◆ **Exercise brief**
Below are the records. Restate word for word every line from the one that contains "с погодой. Надеются, что через несколько дней" through the final line, both included.

(Entries taken from a collection)
######
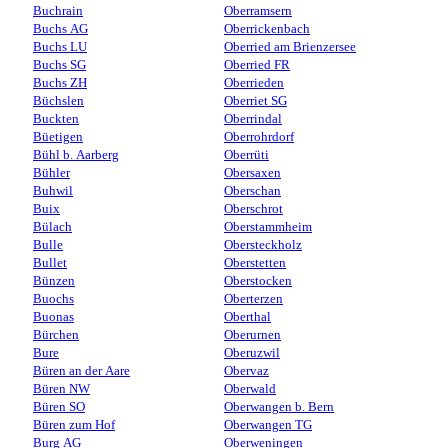
Buchrain
Oberramsern
Buchs AG
Oberrickenbach
Buchs LU
Oberried am Brienzersee
Buchs SG
Oberried FR
Buchs ZH
Oberrieden
Büchslen
Oberriet SG
Buckten
Oberrindal
Büetigen
Oberrohrdorf
Bühl b. Aarberg
Oberrüti
Bühler
Obersaxen
Buhwil
Oberschan
Buix
Oberschrot
Bülach
Oberstammheim
Bulle
Obersteckholz
Bullet
Oberstetten
Bünzen
Oberstocken
Buochs
Oberterzen
Buonas
Oberthal
Bürchen
Oberurnen
Bure
Oberuzwil
Büren an der Aare
Obervaz
Büren NW
Oberwald
Büren SO
Oberwangen b. Bern
Büren zum Hof
Oberwangen TG
Burg AG
Oberweningen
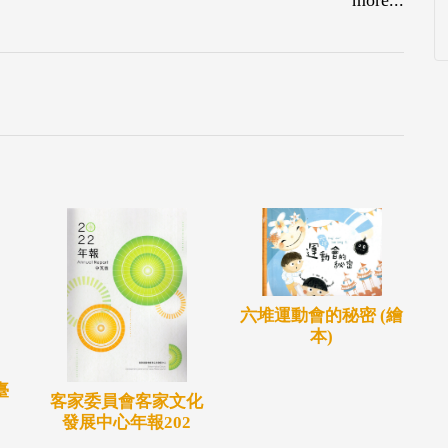
六堆運動會的秘密 (繪
本)
臺
客家委員會客家文化
發展中心年報202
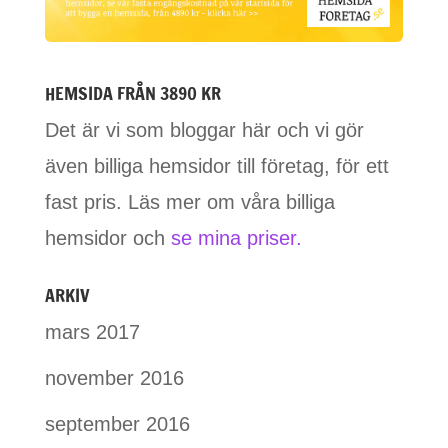
HEMSIDA FRÅN 3890 KR
Det är vi som bloggar här och vi gör
även billiga hemsidor till företag, för ett
fast pris. Läs mer om våra billiga
hemsidor och
se mina priser.
ARKIV
mars 2017
november 2016
september 2016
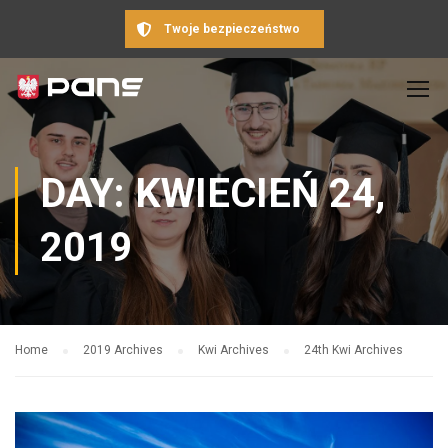
Twoje bezpieczeństwo
DAY: KWIECIEŃ 24,
2019
Home
2019 Archives
Kwi Archives
24th Kwi Archives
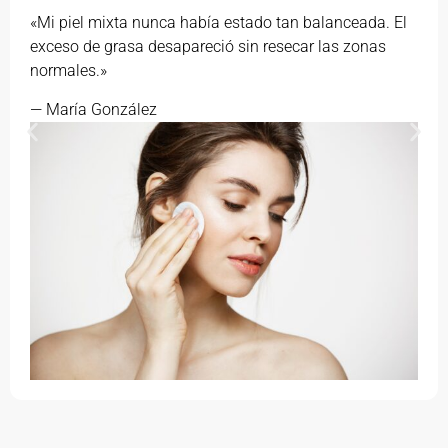
«Mi piel mixta nunca había estado tan balanceada. El
exceso de grasa desapareció sin resecar las zonas
normales.»
— María González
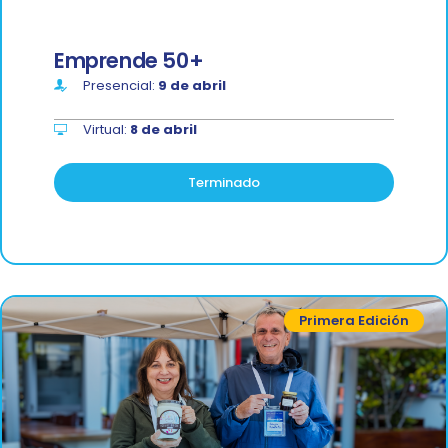
Emprende 50+
Presencial:
9 de abril
Virtual:
8 de abril
Terminado
Primera Edición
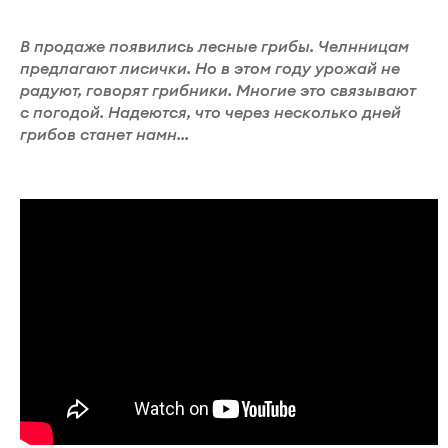
В продаже появились лесные грибы. Челнницам
предлагают лисички. Но в этом году урожай не
радуют, говорят грибники. Многие это связывают
с погодой. Надеются, что через несколько дней
грибов станет намн...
######
◆ **Problem solution**
с погодой. Надеются, что через несколько дней
грибов станет намн...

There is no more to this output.